Avec un clin d’œil, elle ajouta :

— Il est extrêmement riche.

— Y aura-t-il encore quelqu’un de riche quand cette guerre sera finie ?

— Grand-père le sera toujours, dit-elle d’une voix assurée. On peut prendre toutes les mesures qu’on voudra contre le capital, elles demeureront sans effet en ce qui le concerne. Si on le plume, il plumera ceux qui l’auront plumé !

Après un court silence, elle dit encore :

— Je me demande si vous l’aimerez.

— L’aimez-vous, vous ?

— Moi ? Plus que n’importe qui au monde !

2

Deux années s’étaient écoulées quand je rentrai en Angleterre. Deux longues années. Durant ce temps, j’avais écrit à Sophia et elle m’avait donné de ses nouvelles assez souvent, mais nos lettres ne furent pas des lettres d’amour. Notre correspondance était celle de deux amis très chers, qui prennent plaisir à échanger leurs idées et à se communiquer leurs impressions sur la vie de chaque jour. Malgré cela, je savais que mes sentiments n’avaient pas changé et j’avais de bonnes raisons de penser qu’il en allait de même des siens à mon endroit.

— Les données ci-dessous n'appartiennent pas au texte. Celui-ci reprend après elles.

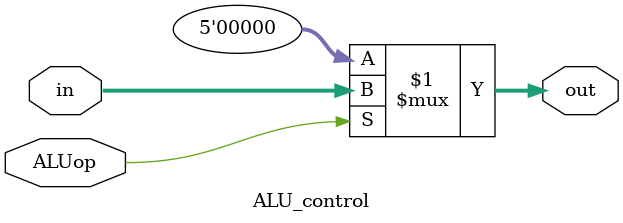
<source format=v>
module ALU_control(
input [4:0] in,input ALUop,
output [4:0]out
);
assign out=ALUop?in:5'b0;
endmodule

</source>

Je débarquai en Angleterre par une grise journée de septembre. L’air était doux et, dans la lumière de l’après-midi finissant, les feuilles des arbres prenaient des teintes mordorées. De l’aéroport, j’envoyais un télégramme à Sophia :

Arrivé. Voulez-vous dîner avec moi, ce soir à neuf heures, chez Mario ? Charles.

Deux heures plus tard, je lisais le Times quand mes yeux, parcourant distraitement la rubrique « Nécrologie », tombèrent en arrêt sur l’avis suivant :

Le 19 septembre, à « Three Gables »[1] Swinly Dean. Aristide Leonidès, époux de Brenda Leonidès, dans sa quatre-vingt-cinquième année. Regrets éternels.

Juste en dessous, cet autre avis :

Aristide Leonidès, subitement décédé en sa résidence de « Three Gables », Swinly Dean. De la part de ses enfants. Fleurs à l’église Saint-Eldred, Swinly Dean.

Je trouvai ce « doublon » assez curieux, blâmai à part moi la rédaction négligente qui l’avait laissé passer et, en toute hâte, adressai à Sophia un deuxième télégramme :

Apprends à l’instant la nouvelle de la mort de votre grand-père. Condoléances sincères. Quand pourrai-je vous voir ? Charles.

La réponse de Sophia me parvint télégraphiquement, à six heures du soir, chez mon père :

Serai chez Mario à neuf heures. Sophia.